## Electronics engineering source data
BEGIN
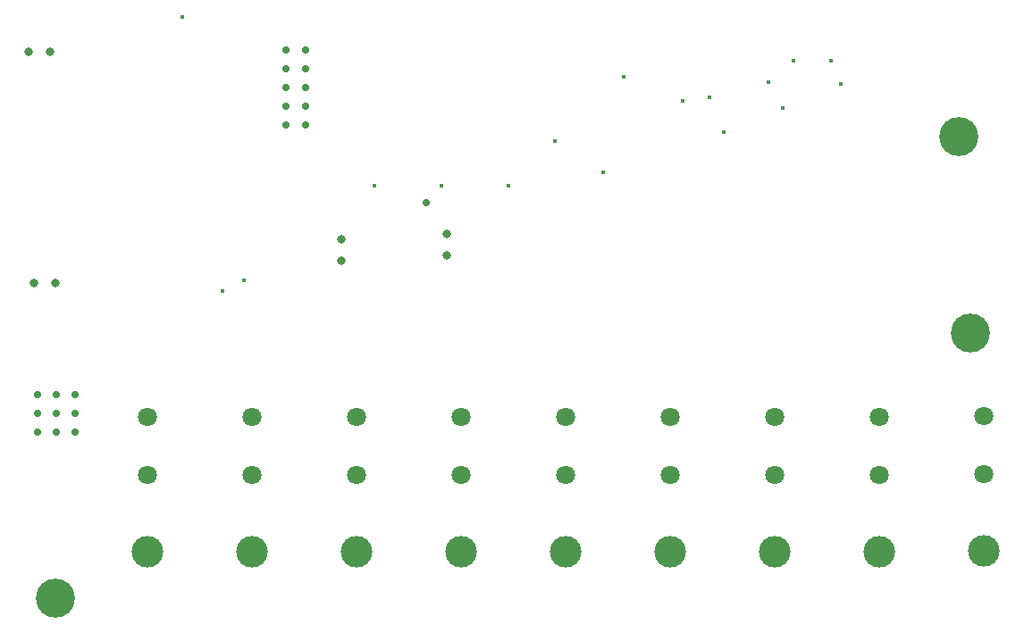
<source format=gbr>
%TF.GenerationSoftware,Altium Limited,Altium Designer,23.4.1 (23)*%
G04 Layer_Color=0*
%FSLAX45Y45*%
%MOMM*%
%TF.SameCoordinates,D7948EBF-BAFE-4555-BCF9-67E6E8CB6B5E*%
%TF.FilePolarity,Positive*%
%TF.FileFunction,Plated,1,2,PTH,Drill*%
%TF.Part,Single*%
G01*
G75*
%TA.AperFunction,ComponentDrill*%
%ADD65C,0.80000*%
%ADD66C,0.80000*%
%ADD67C,1.80000*%
%ADD68C,3.00000*%
%ADD69C,3.70000*%
%TA.AperFunction,ViaDrill,NotFilled*%
%ADD70C,0.38100*%
%ADD71C,0.71120*%
D65*
X6002400Y6300800D02*
D03*
Y6500800D02*
D03*
X7002400Y6550800D02*
D03*
Y6350800D02*
D03*
D66*
X3039300Y8283300D02*
D03*
X3239300D02*
D03*
X3089300Y6083300D02*
D03*
X3289300D02*
D03*
D67*
X12090400Y4273300D02*
D03*
Y4823300D02*
D03*
X11099800Y4819700D02*
D03*
Y4269700D02*
D03*
X10109200Y4819700D02*
D03*
Y4269700D02*
D03*
X9118600Y4819700D02*
D03*
Y4269700D02*
D03*
X8128000Y4819700D02*
D03*
Y4269700D02*
D03*
X7137400Y4819700D02*
D03*
Y4269700D02*
D03*
X6146800Y4819700D02*
D03*
Y4269700D02*
D03*
X5156200Y4819700D02*
D03*
Y4269700D02*
D03*
X4165600Y4819700D02*
D03*
Y4269700D02*
D03*
D68*
X12090400Y3543300D02*
D03*
X11099800Y3539700D02*
D03*
X10109200D02*
D03*
X9118600D02*
D03*
X8128000D02*
D03*
X7137400D02*
D03*
X6146800D02*
D03*
X5156200D02*
D03*
X4165600D02*
D03*
D69*
X11850700Y7476900D02*
D03*
X11965000Y5610000D02*
D03*
X3290900Y3095400D02*
D03*
D70*
X10287000Y8191500D02*
D03*
X8026400Y7429500D02*
D03*
X8483600Y7137400D02*
D03*
X6946900Y7010400D02*
D03*
X6311900D02*
D03*
X7581900D02*
D03*
X8674100Y8039100D02*
D03*
X5080000Y6108700D02*
D03*
X4876800Y6007100D02*
D03*
X4495800Y8610600D02*
D03*
X10045700Y7988300D02*
D03*
X9232900Y7810500D02*
D03*
X9486900Y7848600D02*
D03*
X10185400Y7747000D02*
D03*
X10642600Y8191500D02*
D03*
X9626600Y7518400D02*
D03*
X10731500Y7975600D02*
D03*
D71*
X6807200Y6845300D02*
D03*
X5664200Y7581900D02*
D03*
X5473700D02*
D03*
X5664200Y7759700D02*
D03*
X5473700D02*
D03*
X5664200Y7937500D02*
D03*
X5473700D02*
D03*
X5664200Y8115300D02*
D03*
X5473700D02*
D03*
X5664200Y8293100D02*
D03*
X5473700D02*
D03*
X3479800Y5029200D02*
D03*
X3302000D02*
D03*
X3124200D02*
D03*
Y4673600D02*
D03*
Y4851400D02*
D03*
X3302000D02*
D03*
Y4673600D02*
D03*
X3479800D02*
D03*
Y4851400D02*
D03*
%TF.MD5,d3c2d29dd57ce87209d3cfc26e0c3a2e*%
M02*

</source>
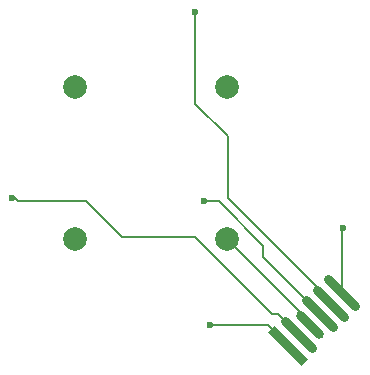
<source format=gbl>
%FSLAX44Y44*%
%MOMM*%
G71*
G01*
G75*
G04 Layer_Physical_Order=2*
G04 Layer_Color=16711680*
%ADD10C,2.0000*%
%ADD11C,0.6000*%
G04:AMPARAMS|DCode=12|XSize=0.8mm|YSize=4mm|CornerRadius=0mm|HoleSize=0mm|Usage=FLASHONLY|Rotation=45.000|XOffset=0mm|YOffset=0mm|HoleType=Round|Shape=Round|*
%AMOVALD12*
21,1,3.2000,0.8000,0.0000,0.0000,135.0*
1,1,0.8000,1.1314,-1.1314*
1,1,0.8000,-1.1314,1.1314*
%
%ADD12OVALD12*%

G04:AMPARAMS|DCode=13|XSize=0.8mm|YSize=3mm|CornerRadius=0mm|HoleSize=0mm|Usage=FLASHONLY|Rotation=45.000|XOffset=0mm|YOffset=0mm|HoleType=Round|Shape=Round|*
%AMOVALD13*
21,1,2.2000,0.8000,0.0000,0.0000,135.0*
1,1,0.8000,0.7778,-0.7778*
1,1,0.8000,-0.7778,0.7778*
%
%ADD13OVALD13*%

G04:AMPARAMS|DCode=14|XSize=0.8mm|YSize=4mm|CornerRadius=0mm|HoleSize=0mm|Usage=FLASHONLY|Rotation=45.000|XOffset=0mm|YOffset=0mm|HoleType=Round|Shape=Rectangle|*
%AMROTATEDRECTD14*
4,1,4,1.1314,-1.6971,-1.6971,1.1314,-1.1314,1.6971,1.6971,-1.1314,1.1314,-1.6971,0.0*
%
%ADD14ROTATEDRECTD14*%

%ADD15C,0.1500*%
%ADD16C,0.2000*%
D10*
X1064350Y935650D02*
D03*
X935653Y935653D02*
D03*
X1064347Y1064347D02*
D03*
X935653D02*
D03*
D11*
X882500Y970000D02*
D03*
X1050000Y862500D02*
D03*
X1037500Y1127500D02*
D03*
X1045000Y967500D02*
D03*
X1162500Y945000D02*
D03*
D12*
X1161191Y889941D02*
D03*
X1152210Y880960D02*
D03*
X1143230Y871980D02*
D03*
X1125270Y854020D02*
D03*
D13*
X1134250Y863000D02*
D03*
D14*
X1116289Y845039D02*
D03*
D15*
X1125270Y854020D02*
Y854730D01*
X1107500Y872500D02*
X1125270Y854730D01*
X1102500Y872500D02*
X1107500D01*
X1037500Y937500D02*
X1102500Y872500D01*
X975000Y937500D02*
X1037500D01*
X1098829Y862500D02*
X1116290Y845040D01*
X1050000Y862500D02*
X1098829D01*
X945000Y967500D02*
X975000Y937500D01*
X887500Y967500D02*
X945000D01*
X885000Y970000D02*
X887500Y967500D01*
X1065000Y970000D02*
Y1022500D01*
X1037500Y1050000D02*
X1065000Y1022500D01*
X1037500Y1050000D02*
Y1127500D01*
X1095000Y920211D02*
Y930000D01*
X1057500Y967500D02*
X1095000Y930000D01*
X1045000Y967500D02*
X1057500D01*
X1065000Y970000D02*
X1152210Y882790D01*
Y880960D02*
Y882790D01*
X1095000Y920211D02*
X1143230Y871980D01*
X1161191Y943691D02*
X1162500Y945000D01*
X1161191Y889941D02*
Y943691D01*
D16*
X1134250Y863000D02*
Y865750D01*
X1064350Y935650D02*
X1134250Y865750D01*
M02*

</source>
END
## Task details
The full data, repeated exactly and stripped of its pictures, is the expected answer.

## Solution
<source format=gbr>
%TF.GenerationSoftware,Altium Limited,Altium Designer,23.4.1 (23)*%
G04 Layer_Color=0*
%FSLAX45Y45*%
%MOMM*%
%TF.SameCoordinates,D7948EBF-BAFE-4555-BCF9-67E6E8CB6B5E*%
%TF.FilePolarity,Positive*%
%TF.FileFunction,Plated,1,2,PTH,Drill*%
%TF.Part,Single*%
G01*
G75*
%TA.AperFunction,ComponentDrill*%
%ADD65C,0.80000*%
%ADD66C,0.80000*%
%ADD67C,1.80000*%
%ADD68C,3.00000*%
%ADD69C,3.70000*%
%TA.AperFunction,ViaDrill,NotFilled*%
%ADD70C,0.38100*%
%ADD71C,0.71120*%
D65*
X6002400Y6300800D02*
D03*
Y6500800D02*
D03*
X7002400Y6550800D02*
D03*
Y6350800D02*
D03*
D66*
X3039300Y8283300D02*
D03*
X3239300D02*
D03*
X3089300Y6083300D02*
D03*
X3289300D02*
D03*
D67*
X12090400Y4273300D02*
D03*
Y4823300D02*
D03*
X11099800Y4819700D02*
D03*
Y4269700D02*
D03*
X10109200Y4819700D02*
D03*
Y4269700D02*
D03*
X9118600Y4819700D02*
D03*
Y4269700D02*
D03*
X8128000Y4819700D02*
D03*
Y4269700D02*
D03*
X7137400Y4819700D02*
D03*
Y4269700D02*
D03*
X6146800Y4819700D02*
D03*
Y4269700D02*
D03*
X5156200Y4819700D02*
D03*
Y4269700D02*
D03*
X4165600Y4819700D02*
D03*
Y4269700D02*
D03*
D68*
X12090400Y3543300D02*
D03*
X11099800Y3539700D02*
D03*
X10109200D02*
D03*
X9118600D02*
D03*
X8128000D02*
D03*
X7137400D02*
D03*
X6146800D02*
D03*
X5156200D02*
D03*
X4165600D02*
D03*
D69*
X11850700Y7476900D02*
D03*
X11965000Y5610000D02*
D03*
X3290900Y3095400D02*
D03*
D70*
X10287000Y8191500D02*
D03*
X8026400Y7429500D02*
D03*
X8483600Y7137400D02*
D03*
X6946900Y7010400D02*
D03*
X6311900D02*
D03*
X7581900D02*
D03*
X8674100Y8039100D02*
D03*
X5080000Y6108700D02*
D03*
X4876800Y6007100D02*
D03*
X4495800Y8610600D02*
D03*
X10045700Y7988300D02*
D03*
X9232900Y7810500D02*
D03*
X9486900Y7848600D02*
D03*
X10185400Y7747000D02*
D03*
X10642600Y8191500D02*
D03*
X9626600Y7518400D02*
D03*
X10731500Y7975600D02*
D03*
D71*
X6807200Y6845300D02*
D03*
X5664200Y7581900D02*
D03*
X5473700D02*
D03*
X5664200Y7759700D02*
D03*
X5473700D02*
D03*
X5664200Y7937500D02*
D03*
X5473700D02*
D03*
X5664200Y8115300D02*
D03*
X5473700D02*
D03*
X5664200Y8293100D02*
D03*
X5473700D02*
D03*
X3479800Y5029200D02*
D03*
X3302000D02*
D03*
X3124200D02*
D03*
Y4673600D02*
D03*
Y4851400D02*
D03*
X3302000D02*
D03*
Y4673600D02*
D03*
X3479800D02*
D03*
Y4851400D02*
D03*
%TF.MD5,d3c2d29dd57ce87209d3cfc26e0c3a2e*%
M02*

</source>
<source format=gbl>
%FSLAX44Y44*%
%MOMM*%
G71*
G01*
G75*
G04 Layer_Physical_Order=2*
G04 Layer_Color=16711680*
%ADD10C,2.0000*%
%ADD11C,0.6000*%
G04:AMPARAMS|DCode=12|XSize=0.8mm|YSize=4mm|CornerRadius=0mm|HoleSize=0mm|Usage=FLASHONLY|Rotation=45.000|XOffset=0mm|YOffset=0mm|HoleType=Round|Shape=Round|*
%AMOVALD12*
21,1,3.2000,0.8000,0.0000,0.0000,135.0*
1,1,0.8000,1.1314,-1.1314*
1,1,0.8000,-1.1314,1.1314*
%
%ADD12OVALD12*%

G04:AMPARAMS|DCode=13|XSize=0.8mm|YSize=3mm|CornerRadius=0mm|HoleSize=0mm|Usage=FLASHONLY|Rotation=45.000|XOffset=0mm|YOffset=0mm|HoleType=Round|Shape=Round|*
%AMOVALD13*
21,1,2.2000,0.8000,0.0000,0.0000,135.0*
1,1,0.8000,0.7778,-0.7778*
1,1,0.8000,-0.7778,0.7778*
%
%ADD13OVALD13*%

G04:AMPARAMS|DCode=14|XSize=0.8mm|YSize=4mm|CornerRadius=0mm|HoleSize=0mm|Usage=FLASHONLY|Rotation=45.000|XOffset=0mm|YOffset=0mm|HoleType=Round|Shape=Rectangle|*
%AMROTATEDRECTD14*
4,1,4,1.1314,-1.6971,-1.6971,1.1314,-1.1314,1.6971,1.6971,-1.1314,1.1314,-1.6971,0.0*
%
%ADD14ROTATEDRECTD14*%

%ADD15C,0.1500*%
%ADD16C,0.2000*%
D10*
X1064350Y935650D02*
D03*
X935653Y935653D02*
D03*
X1064347Y1064347D02*
D03*
X935653D02*
D03*
D11*
X882500Y970000D02*
D03*
X1050000Y862500D02*
D03*
X1037500Y1127500D02*
D03*
X1045000Y967500D02*
D03*
X1162500Y945000D02*
D03*
D12*
X1161191Y889941D02*
D03*
X1152210Y880960D02*
D03*
X1143230Y871980D02*
D03*
X1125270Y854020D02*
D03*
D13*
X1134250Y863000D02*
D03*
D14*
X1116289Y845039D02*
D03*
D15*
X1125270Y854020D02*
Y854730D01*
X1107500Y872500D02*
X1125270Y854730D01*
X1102500Y872500D02*
X1107500D01*
X1037500Y937500D02*
X1102500Y872500D01*
X975000Y937500D02*
X1037500D01*
X1098829Y862500D02*
X1116290Y845040D01*
X1050000Y862500D02*
X1098829D01*
X945000Y967500D02*
X975000Y937500D01*
X887500Y967500D02*
X945000D01*
X885000Y970000D02*
X887500Y967500D01*
X1065000Y970000D02*
Y1022500D01*
X1037500Y1050000D02*
X1065000Y1022500D01*
X1037500Y1050000D02*
Y1127500D01*
X1095000Y920211D02*
Y930000D01*
X1057500Y967500D02*
X1095000Y930000D01*
X1045000Y967500D02*
X1057500D01*
X1065000Y970000D02*
X1152210Y882790D01*
Y880960D02*
Y882790D01*
X1095000Y920211D02*
X1143230Y871980D01*
X1161191Y943691D02*
X1162500Y945000D01*
X1161191Y889941D02*
Y943691D01*
D16*
X1134250Y863000D02*
Y865750D01*
X1064350Y935650D02*
X1134250Y865750D01*
M02*

</source>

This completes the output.